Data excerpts
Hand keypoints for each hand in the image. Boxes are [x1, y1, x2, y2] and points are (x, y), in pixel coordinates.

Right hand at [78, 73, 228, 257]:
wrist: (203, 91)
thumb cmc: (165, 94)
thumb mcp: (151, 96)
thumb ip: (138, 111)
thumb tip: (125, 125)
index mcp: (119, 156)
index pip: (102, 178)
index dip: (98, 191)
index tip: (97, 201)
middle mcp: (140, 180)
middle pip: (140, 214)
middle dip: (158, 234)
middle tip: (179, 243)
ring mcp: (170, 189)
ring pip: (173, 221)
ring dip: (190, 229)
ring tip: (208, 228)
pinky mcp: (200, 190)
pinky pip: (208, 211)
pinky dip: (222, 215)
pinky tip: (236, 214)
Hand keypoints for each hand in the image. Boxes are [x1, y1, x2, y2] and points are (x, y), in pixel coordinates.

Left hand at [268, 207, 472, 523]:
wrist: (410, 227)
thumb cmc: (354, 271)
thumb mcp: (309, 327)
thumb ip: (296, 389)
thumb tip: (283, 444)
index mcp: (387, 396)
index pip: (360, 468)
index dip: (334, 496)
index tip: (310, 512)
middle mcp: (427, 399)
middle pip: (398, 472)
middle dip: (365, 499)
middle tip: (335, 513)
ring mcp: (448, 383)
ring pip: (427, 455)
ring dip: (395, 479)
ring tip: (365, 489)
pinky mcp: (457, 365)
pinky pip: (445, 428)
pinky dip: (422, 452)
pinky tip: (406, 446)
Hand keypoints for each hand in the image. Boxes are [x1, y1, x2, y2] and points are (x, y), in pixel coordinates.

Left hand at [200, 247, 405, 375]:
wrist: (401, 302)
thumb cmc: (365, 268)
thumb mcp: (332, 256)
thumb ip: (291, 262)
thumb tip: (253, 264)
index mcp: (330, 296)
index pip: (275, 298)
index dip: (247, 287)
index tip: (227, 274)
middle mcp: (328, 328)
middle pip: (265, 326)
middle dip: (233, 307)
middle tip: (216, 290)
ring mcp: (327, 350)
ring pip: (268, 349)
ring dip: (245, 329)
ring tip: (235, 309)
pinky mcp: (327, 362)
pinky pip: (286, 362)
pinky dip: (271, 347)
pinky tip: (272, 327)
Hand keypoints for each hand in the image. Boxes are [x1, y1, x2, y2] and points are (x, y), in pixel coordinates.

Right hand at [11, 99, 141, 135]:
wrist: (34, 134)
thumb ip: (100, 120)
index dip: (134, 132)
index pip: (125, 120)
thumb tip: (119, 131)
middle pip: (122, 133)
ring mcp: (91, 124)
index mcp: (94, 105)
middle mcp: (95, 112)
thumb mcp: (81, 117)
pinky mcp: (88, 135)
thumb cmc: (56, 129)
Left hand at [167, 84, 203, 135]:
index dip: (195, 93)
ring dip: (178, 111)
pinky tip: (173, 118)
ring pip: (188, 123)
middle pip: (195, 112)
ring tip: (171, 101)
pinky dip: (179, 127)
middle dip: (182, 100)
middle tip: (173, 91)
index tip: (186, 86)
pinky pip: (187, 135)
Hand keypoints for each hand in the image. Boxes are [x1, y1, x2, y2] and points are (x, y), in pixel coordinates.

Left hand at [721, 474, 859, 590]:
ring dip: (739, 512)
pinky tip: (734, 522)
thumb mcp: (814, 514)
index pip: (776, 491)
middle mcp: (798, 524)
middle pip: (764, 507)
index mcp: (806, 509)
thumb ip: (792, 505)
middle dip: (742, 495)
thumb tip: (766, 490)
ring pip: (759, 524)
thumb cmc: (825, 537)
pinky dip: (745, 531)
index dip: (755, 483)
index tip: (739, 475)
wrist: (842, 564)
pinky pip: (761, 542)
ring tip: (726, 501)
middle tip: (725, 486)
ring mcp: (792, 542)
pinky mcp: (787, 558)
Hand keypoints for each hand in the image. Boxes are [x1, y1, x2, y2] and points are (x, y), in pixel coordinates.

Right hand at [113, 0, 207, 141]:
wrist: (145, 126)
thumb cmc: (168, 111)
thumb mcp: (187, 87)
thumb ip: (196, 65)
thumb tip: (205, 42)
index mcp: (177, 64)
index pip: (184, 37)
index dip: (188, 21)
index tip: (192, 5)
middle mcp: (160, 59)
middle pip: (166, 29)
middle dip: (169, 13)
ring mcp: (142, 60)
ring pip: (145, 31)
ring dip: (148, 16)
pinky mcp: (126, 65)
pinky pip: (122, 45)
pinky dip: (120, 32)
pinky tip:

- [TO DO]:
Set down no line except those from the one with "index pip: (184, 37)" to the last line of the data, inclusive, each exactly as written.

- [SOLUTION]:
index pip: (184, 37)
index dip: (188, 21)
index tip: (192, 5)
middle mcp: (160, 59)
middle pip: (166, 29)
middle dip: (169, 13)
ring mcp: (142, 60)
ring pip: (145, 31)
ring dip: (148, 16)
pinky mcp: (126, 65)
pinky pip: (122, 45)
pinky dip: (120, 32)
pinky tip:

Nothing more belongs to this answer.